Material for this exercise:
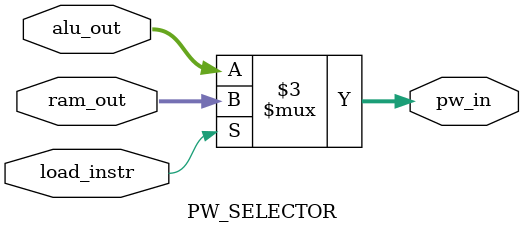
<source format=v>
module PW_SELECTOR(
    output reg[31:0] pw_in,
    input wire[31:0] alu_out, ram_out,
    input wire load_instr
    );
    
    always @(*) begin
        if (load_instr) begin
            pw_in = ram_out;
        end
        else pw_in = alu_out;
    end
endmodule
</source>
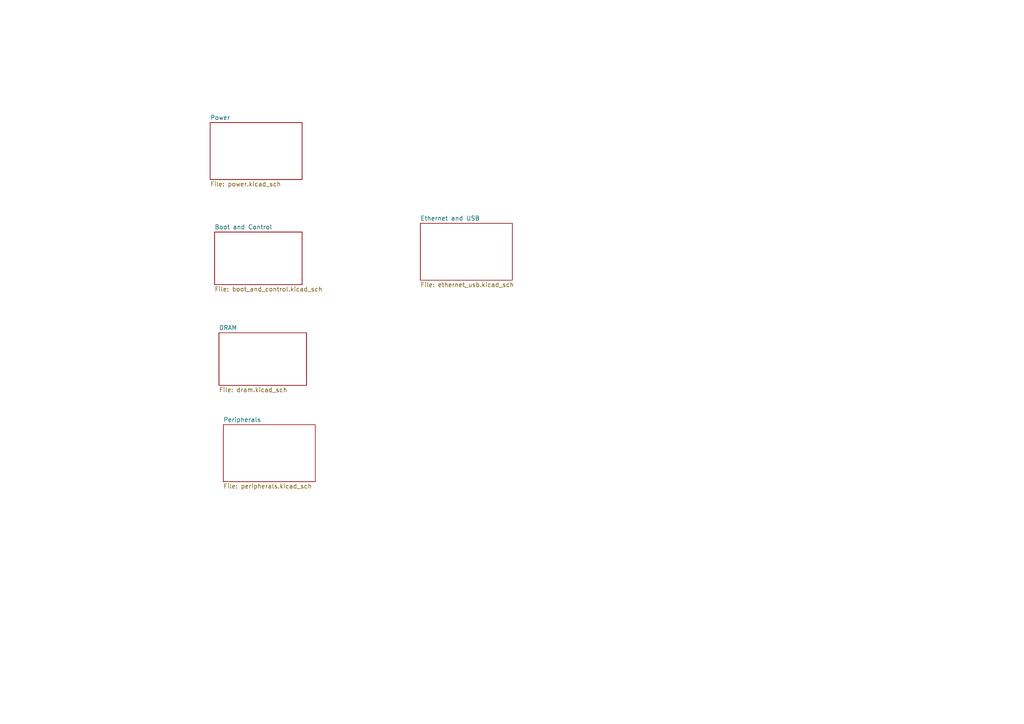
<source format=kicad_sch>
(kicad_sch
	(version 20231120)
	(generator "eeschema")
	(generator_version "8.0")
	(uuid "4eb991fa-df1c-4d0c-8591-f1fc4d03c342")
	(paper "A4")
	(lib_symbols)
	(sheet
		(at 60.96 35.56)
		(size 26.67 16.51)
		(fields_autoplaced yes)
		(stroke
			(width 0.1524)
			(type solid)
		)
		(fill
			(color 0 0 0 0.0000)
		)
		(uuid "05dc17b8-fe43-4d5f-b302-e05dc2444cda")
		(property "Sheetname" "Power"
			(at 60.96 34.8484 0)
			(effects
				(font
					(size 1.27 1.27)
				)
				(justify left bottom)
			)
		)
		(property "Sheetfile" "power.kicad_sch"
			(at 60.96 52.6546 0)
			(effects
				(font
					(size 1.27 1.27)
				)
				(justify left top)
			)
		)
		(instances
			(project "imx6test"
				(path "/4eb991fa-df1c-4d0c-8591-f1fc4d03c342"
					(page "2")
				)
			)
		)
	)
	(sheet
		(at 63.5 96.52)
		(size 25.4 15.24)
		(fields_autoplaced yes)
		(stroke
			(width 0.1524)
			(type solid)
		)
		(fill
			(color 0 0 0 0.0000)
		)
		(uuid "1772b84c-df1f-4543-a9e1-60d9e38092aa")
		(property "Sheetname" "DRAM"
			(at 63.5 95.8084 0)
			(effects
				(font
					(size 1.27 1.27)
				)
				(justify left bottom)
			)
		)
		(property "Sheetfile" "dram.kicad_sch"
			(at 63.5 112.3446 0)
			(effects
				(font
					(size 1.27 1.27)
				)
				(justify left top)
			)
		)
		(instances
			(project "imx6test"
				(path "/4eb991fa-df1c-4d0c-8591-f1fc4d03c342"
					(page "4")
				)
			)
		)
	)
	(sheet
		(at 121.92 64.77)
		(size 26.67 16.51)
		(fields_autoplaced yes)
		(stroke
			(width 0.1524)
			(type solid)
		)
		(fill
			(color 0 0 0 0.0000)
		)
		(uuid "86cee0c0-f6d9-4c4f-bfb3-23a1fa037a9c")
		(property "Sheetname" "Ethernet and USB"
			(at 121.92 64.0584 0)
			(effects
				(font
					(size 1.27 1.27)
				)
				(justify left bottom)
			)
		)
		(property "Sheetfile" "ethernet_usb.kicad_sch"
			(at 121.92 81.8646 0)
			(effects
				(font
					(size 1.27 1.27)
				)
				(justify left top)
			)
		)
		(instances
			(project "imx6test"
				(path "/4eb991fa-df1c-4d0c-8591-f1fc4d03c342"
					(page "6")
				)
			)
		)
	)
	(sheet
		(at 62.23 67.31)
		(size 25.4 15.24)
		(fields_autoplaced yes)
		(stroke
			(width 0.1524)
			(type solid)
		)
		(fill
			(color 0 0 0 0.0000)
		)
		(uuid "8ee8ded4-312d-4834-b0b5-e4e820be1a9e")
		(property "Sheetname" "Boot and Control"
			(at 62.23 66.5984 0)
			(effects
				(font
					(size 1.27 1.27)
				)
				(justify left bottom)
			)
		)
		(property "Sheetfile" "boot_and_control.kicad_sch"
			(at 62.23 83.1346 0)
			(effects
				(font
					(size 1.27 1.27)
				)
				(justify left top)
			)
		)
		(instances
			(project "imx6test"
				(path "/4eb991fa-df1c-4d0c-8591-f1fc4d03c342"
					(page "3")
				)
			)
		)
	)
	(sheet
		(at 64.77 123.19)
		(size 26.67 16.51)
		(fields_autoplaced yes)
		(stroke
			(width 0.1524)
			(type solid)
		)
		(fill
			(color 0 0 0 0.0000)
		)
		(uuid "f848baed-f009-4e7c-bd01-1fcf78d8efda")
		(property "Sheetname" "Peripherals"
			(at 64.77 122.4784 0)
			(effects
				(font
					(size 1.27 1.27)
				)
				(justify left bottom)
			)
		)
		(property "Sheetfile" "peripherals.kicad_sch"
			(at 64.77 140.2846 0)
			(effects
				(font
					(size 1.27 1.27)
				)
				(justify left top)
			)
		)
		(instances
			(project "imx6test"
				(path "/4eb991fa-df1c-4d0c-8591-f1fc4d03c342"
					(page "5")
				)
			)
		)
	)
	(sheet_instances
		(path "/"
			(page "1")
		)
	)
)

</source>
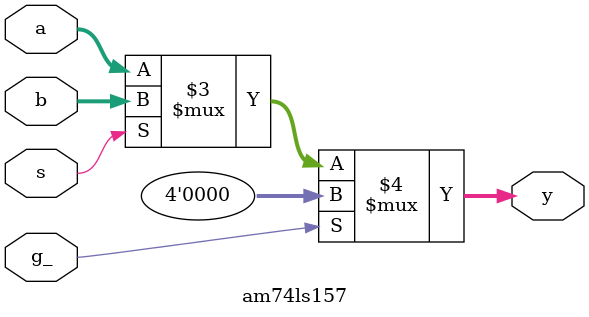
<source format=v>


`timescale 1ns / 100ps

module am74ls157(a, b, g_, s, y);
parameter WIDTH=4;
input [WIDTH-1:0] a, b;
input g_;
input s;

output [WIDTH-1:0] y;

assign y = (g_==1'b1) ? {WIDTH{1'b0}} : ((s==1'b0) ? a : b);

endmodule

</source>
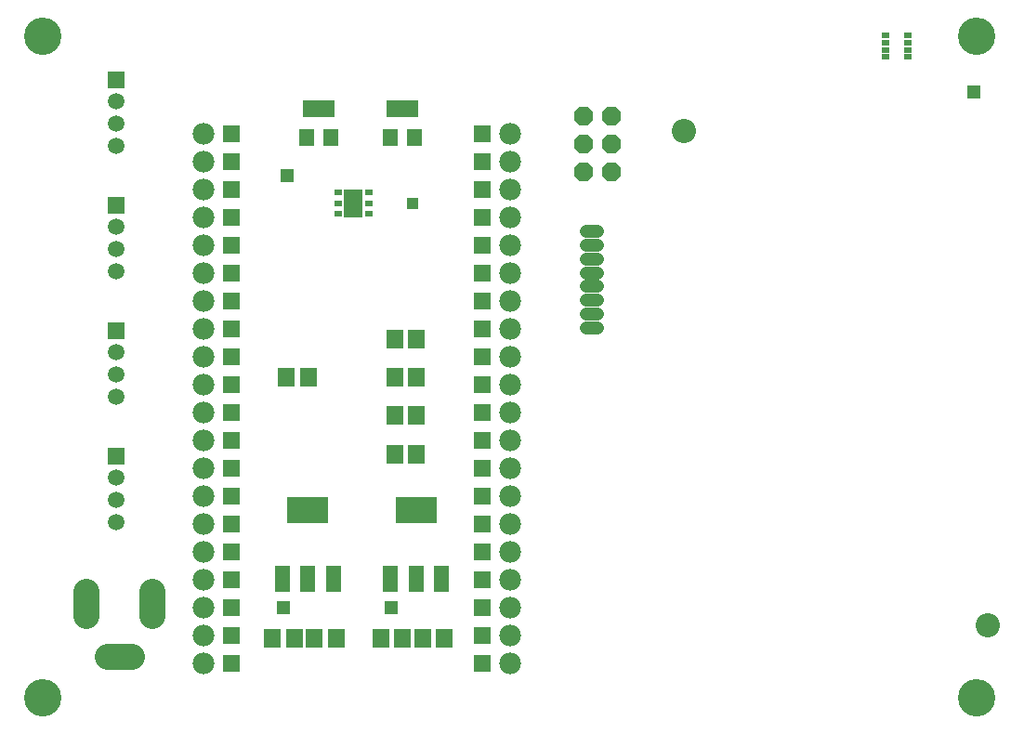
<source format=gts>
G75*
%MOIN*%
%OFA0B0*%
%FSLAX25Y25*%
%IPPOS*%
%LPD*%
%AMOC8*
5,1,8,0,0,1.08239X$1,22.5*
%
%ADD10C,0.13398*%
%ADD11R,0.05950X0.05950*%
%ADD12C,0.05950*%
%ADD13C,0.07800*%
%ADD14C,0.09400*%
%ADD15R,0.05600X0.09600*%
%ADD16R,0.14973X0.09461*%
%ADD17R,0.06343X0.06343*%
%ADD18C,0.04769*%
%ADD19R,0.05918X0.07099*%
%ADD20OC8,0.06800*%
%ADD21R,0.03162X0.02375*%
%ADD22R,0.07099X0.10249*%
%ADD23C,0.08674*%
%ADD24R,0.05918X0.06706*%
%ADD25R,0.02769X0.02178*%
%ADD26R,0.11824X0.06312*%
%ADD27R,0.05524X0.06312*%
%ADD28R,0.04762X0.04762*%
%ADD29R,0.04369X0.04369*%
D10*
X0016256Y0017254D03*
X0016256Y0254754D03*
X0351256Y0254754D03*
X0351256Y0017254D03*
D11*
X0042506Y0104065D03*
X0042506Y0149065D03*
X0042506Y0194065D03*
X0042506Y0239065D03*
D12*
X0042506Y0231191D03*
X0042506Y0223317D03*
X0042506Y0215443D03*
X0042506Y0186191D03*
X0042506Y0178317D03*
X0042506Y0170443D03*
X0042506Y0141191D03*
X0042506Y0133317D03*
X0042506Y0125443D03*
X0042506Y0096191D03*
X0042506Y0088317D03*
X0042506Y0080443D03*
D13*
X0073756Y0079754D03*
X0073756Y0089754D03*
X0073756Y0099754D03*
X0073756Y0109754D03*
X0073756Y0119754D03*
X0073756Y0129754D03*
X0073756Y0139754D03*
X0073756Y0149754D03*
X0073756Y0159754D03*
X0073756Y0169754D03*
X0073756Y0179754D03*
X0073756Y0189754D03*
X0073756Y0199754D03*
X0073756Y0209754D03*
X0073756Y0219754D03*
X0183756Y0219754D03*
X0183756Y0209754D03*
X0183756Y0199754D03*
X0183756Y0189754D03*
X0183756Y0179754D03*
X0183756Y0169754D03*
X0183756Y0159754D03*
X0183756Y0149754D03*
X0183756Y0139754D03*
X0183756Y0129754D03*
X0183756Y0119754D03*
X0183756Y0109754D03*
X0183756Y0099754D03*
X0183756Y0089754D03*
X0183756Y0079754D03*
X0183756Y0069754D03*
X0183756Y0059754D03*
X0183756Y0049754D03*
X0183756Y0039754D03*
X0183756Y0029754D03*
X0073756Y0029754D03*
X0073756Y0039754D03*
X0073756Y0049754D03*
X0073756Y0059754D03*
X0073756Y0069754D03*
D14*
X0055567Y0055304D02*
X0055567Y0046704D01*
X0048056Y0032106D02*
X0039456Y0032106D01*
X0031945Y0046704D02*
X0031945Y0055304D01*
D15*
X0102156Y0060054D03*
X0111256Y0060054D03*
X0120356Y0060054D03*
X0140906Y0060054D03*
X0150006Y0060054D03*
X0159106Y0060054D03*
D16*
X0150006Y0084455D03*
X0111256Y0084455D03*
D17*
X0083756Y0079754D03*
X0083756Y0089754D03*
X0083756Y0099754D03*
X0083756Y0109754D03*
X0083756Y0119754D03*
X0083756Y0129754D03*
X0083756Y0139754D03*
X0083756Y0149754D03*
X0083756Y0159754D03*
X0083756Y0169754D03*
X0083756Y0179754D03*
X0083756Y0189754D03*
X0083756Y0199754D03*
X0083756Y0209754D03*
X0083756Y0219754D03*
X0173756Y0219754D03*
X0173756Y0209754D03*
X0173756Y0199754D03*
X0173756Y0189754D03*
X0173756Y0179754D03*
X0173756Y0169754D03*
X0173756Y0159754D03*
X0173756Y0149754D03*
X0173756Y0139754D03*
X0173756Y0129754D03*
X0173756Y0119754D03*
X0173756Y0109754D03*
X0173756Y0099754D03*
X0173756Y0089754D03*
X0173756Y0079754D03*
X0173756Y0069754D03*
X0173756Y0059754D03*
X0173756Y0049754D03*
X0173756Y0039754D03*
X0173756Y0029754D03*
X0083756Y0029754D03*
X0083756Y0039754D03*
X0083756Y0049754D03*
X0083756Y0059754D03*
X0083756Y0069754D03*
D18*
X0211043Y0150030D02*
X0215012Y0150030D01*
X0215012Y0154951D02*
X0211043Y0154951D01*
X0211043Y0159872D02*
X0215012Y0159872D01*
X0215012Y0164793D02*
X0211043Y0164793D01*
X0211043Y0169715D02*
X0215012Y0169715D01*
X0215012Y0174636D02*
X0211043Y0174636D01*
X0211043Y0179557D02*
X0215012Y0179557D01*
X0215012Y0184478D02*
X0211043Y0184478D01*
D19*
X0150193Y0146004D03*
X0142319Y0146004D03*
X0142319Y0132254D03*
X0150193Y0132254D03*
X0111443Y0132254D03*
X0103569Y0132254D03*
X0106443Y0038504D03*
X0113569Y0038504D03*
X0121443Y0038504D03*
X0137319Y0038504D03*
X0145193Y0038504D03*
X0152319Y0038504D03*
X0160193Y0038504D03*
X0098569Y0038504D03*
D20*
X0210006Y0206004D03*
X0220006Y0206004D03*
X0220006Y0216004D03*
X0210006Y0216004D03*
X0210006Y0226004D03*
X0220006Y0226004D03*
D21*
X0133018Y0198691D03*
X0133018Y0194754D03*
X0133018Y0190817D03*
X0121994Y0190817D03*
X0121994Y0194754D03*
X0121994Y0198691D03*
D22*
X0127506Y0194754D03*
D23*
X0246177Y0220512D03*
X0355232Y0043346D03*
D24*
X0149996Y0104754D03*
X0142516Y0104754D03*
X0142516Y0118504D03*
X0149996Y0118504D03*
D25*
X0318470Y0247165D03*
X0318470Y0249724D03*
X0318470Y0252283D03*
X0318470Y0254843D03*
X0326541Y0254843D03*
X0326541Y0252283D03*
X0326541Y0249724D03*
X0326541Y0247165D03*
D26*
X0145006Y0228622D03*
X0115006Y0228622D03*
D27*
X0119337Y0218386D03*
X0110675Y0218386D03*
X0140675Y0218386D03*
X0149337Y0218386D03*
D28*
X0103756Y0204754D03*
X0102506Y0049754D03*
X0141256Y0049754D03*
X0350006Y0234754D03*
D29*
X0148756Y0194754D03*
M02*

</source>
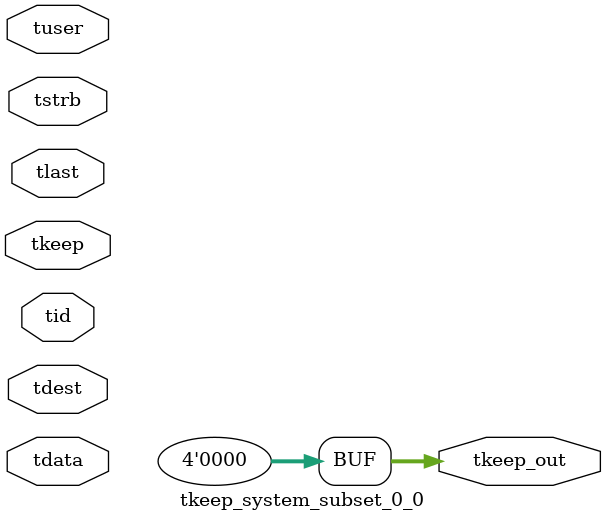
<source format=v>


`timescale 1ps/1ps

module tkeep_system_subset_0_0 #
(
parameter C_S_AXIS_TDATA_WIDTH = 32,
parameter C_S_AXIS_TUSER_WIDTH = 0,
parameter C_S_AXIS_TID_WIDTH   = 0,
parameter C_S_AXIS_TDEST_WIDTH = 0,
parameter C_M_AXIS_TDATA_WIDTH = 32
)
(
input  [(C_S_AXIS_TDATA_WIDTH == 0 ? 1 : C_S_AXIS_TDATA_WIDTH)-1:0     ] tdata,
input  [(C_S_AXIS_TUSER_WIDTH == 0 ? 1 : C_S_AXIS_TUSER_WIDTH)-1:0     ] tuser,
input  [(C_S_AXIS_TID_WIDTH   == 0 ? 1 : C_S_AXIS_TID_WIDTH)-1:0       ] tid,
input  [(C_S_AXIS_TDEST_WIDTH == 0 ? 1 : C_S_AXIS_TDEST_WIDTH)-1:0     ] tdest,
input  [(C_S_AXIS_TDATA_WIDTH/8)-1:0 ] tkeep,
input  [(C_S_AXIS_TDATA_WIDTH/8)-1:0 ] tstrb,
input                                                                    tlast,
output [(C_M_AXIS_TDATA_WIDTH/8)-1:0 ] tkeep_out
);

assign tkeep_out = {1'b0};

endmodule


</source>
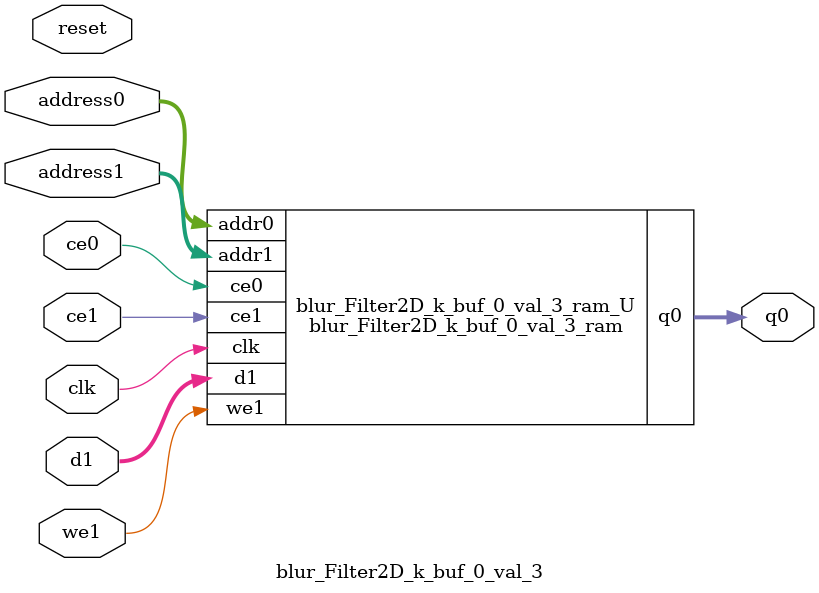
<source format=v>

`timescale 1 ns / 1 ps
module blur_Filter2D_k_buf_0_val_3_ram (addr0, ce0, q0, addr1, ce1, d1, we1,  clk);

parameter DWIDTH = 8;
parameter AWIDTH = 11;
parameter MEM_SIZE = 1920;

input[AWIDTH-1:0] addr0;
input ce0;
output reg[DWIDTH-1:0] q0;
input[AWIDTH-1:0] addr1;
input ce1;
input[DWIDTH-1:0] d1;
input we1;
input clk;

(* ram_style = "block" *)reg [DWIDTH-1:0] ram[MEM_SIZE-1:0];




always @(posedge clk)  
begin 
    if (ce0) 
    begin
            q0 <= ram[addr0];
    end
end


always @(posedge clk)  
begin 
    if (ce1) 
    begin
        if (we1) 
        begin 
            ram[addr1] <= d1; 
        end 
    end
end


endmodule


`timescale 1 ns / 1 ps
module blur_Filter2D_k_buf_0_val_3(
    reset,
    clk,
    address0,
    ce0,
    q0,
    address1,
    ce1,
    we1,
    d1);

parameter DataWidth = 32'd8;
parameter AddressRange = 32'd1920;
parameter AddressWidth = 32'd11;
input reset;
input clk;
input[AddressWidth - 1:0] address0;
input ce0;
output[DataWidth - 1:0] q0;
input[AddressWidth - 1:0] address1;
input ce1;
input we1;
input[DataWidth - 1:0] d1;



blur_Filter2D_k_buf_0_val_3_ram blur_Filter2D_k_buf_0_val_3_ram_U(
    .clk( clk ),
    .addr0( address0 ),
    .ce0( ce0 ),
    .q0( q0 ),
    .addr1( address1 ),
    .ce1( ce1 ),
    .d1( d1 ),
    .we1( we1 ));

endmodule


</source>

Required work: Your answer must be the lines above from the one holding "X0210006Y0216004D03*" up to and including the one holding "parameter DWIDTH = 8;", exact and with no pictures.

Exercise response:
X0210006Y0216004D03*
X0210006Y0226004D03*
X0220006Y0226004D03*
D21*
X0133018Y0198691D03*
X0133018Y0194754D03*
X0133018Y0190817D03*
X0121994Y0190817D03*
X0121994Y0194754D03*
X0121994Y0198691D03*
D22*
X0127506Y0194754D03*
D23*
X0246177Y0220512D03*
X0355232Y0043346D03*
D24*
X0149996Y0104754D03*
X0142516Y0104754D03*
X0142516Y0118504D03*
X0149996Y0118504D03*
D25*
X0318470Y0247165D03*
X0318470Y0249724D03*
X0318470Y0252283D03*
X0318470Y0254843D03*
X0326541Y0254843D03*
X0326541Y0252283D03*
X0326541Y0249724D03*
X0326541Y0247165D03*
D26*
X0145006Y0228622D03*
X0115006Y0228622D03*
D27*
X0119337Y0218386D03*
X0110675Y0218386D03*
X0140675Y0218386D03*
X0149337Y0218386D03*
D28*
X0103756Y0204754D03*
X0102506Y0049754D03*
X0141256Y0049754D03*
X0350006Y0234754D03*
D29*
X0148756Y0194754D03*
M02*

</source>
<source format=v>


`timescale 1ps/1ps

module tkeep_system_subset_0_0 #
(
parameter C_S_AXIS_TDATA_WIDTH = 32,
parameter C_S_AXIS_TUSER_WIDTH = 0,
parameter C_S_AXIS_TID_WIDTH   = 0,
parameter C_S_AXIS_TDEST_WIDTH = 0,
parameter C_M_AXIS_TDATA_WIDTH = 32
)
(
input  [(C_S_AXIS_TDATA_WIDTH == 0 ? 1 : C_S_AXIS_TDATA_WIDTH)-1:0     ] tdata,
input  [(C_S_AXIS_TUSER_WIDTH == 0 ? 1 : C_S_AXIS_TUSER_WIDTH)-1:0     ] tuser,
input  [(C_S_AXIS_TID_WIDTH   == 0 ? 1 : C_S_AXIS_TID_WIDTH)-1:0       ] tid,
input  [(C_S_AXIS_TDEST_WIDTH == 0 ? 1 : C_S_AXIS_TDEST_WIDTH)-1:0     ] tdest,
input  [(C_S_AXIS_TDATA_WIDTH/8)-1:0 ] tkeep,
input  [(C_S_AXIS_TDATA_WIDTH/8)-1:0 ] tstrb,
input                                                                    tlast,
output [(C_M_AXIS_TDATA_WIDTH/8)-1:0 ] tkeep_out
);

assign tkeep_out = {1'b0};

endmodule


</source>
<source format=v>

`timescale 1 ns / 1 ps
module blur_Filter2D_k_buf_0_val_3_ram (addr0, ce0, q0, addr1, ce1, d1, we1,  clk);

parameter DWIDTH = 8;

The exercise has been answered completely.